[Stored data entries]
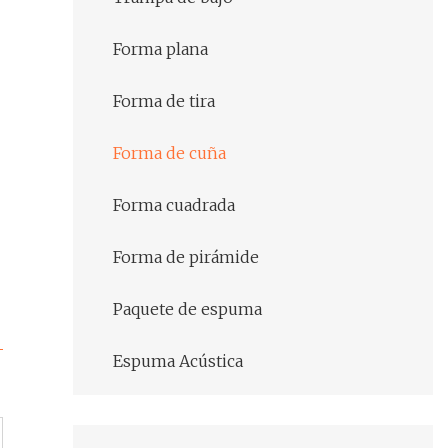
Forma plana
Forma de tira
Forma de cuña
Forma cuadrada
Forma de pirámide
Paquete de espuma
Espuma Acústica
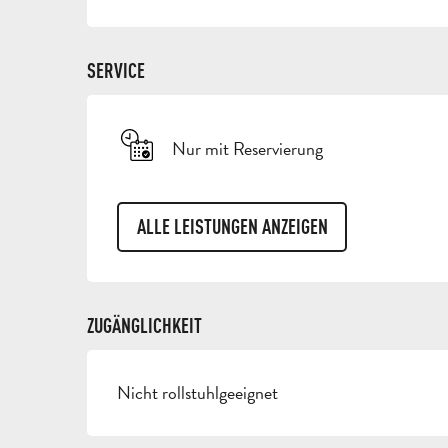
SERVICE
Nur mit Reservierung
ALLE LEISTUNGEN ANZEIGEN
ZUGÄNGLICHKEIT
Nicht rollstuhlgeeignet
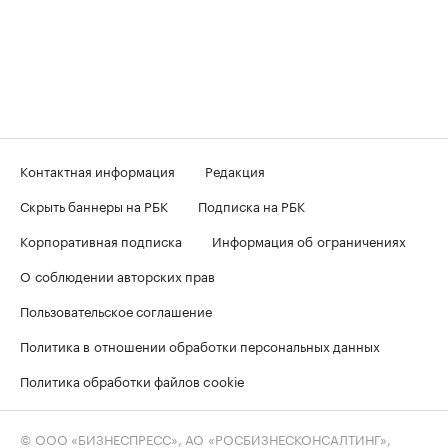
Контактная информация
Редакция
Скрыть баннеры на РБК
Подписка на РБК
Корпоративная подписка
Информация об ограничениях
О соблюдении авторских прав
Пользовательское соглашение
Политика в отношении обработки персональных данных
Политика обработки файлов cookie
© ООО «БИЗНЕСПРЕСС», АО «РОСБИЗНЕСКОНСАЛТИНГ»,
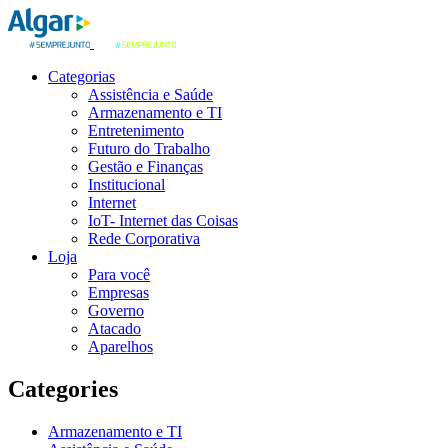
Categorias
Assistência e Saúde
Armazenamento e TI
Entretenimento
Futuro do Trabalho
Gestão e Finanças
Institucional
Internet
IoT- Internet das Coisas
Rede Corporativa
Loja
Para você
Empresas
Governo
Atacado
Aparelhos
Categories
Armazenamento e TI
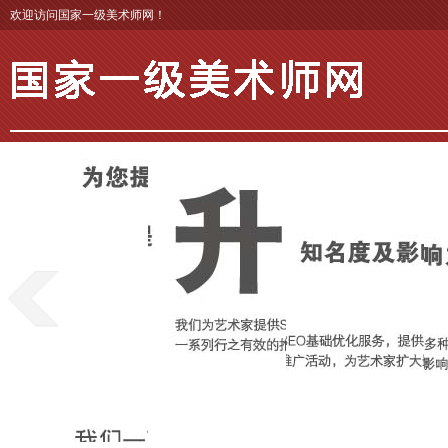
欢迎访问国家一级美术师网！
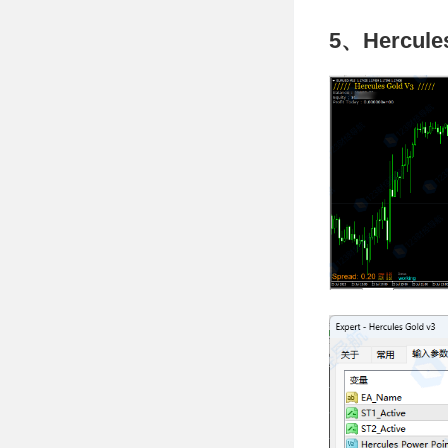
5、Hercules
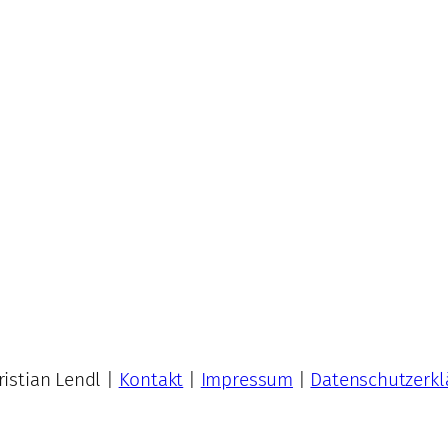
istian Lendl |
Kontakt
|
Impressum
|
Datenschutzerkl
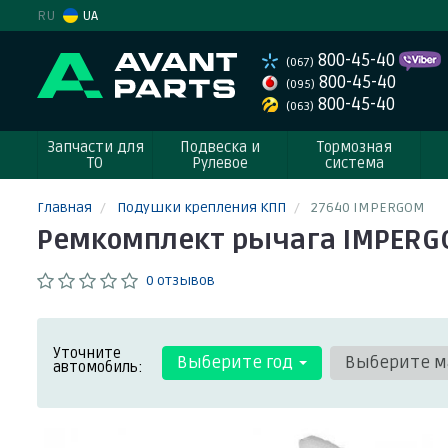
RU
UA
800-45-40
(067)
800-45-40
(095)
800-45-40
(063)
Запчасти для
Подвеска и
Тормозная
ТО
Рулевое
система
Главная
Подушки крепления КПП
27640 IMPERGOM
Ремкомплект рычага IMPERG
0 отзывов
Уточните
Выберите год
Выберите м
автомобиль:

...

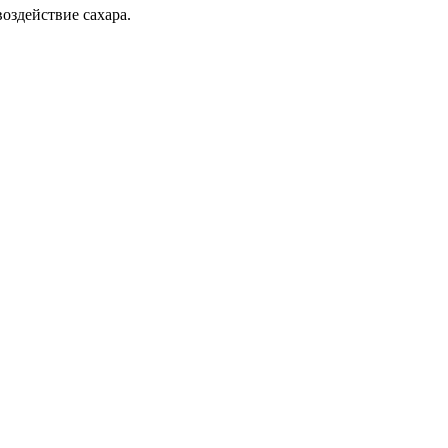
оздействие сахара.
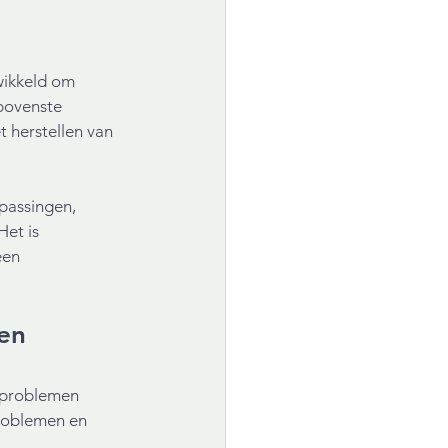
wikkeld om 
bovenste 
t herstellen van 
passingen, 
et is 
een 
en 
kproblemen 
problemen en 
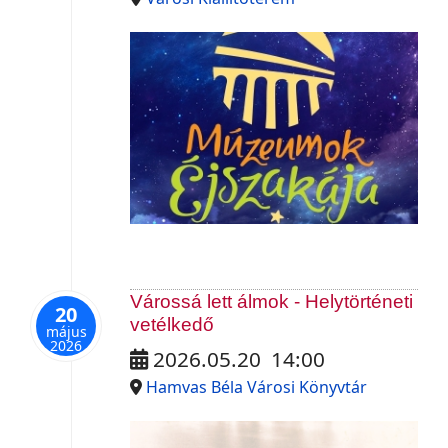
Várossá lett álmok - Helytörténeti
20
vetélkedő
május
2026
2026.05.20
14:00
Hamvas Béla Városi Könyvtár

* * *

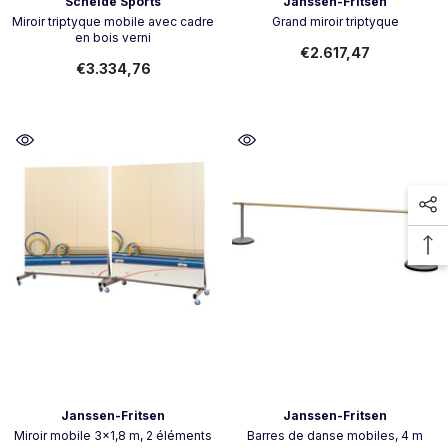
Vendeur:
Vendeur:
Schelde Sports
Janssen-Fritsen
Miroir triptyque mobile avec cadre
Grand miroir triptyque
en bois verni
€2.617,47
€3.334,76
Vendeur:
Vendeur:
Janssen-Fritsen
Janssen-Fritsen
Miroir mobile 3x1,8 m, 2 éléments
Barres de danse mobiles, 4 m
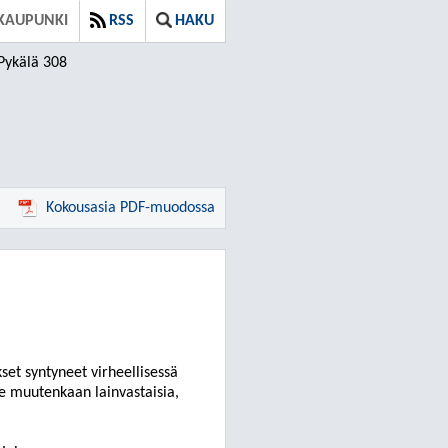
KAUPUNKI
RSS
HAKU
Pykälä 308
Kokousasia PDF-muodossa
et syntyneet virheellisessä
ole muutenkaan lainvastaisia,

GOAL OF THE EXERCISE:
Line count for "Политика": say how many lines of the entries above include that word, and give only the number.

SOLUTION TO THIS EXERCISE:
2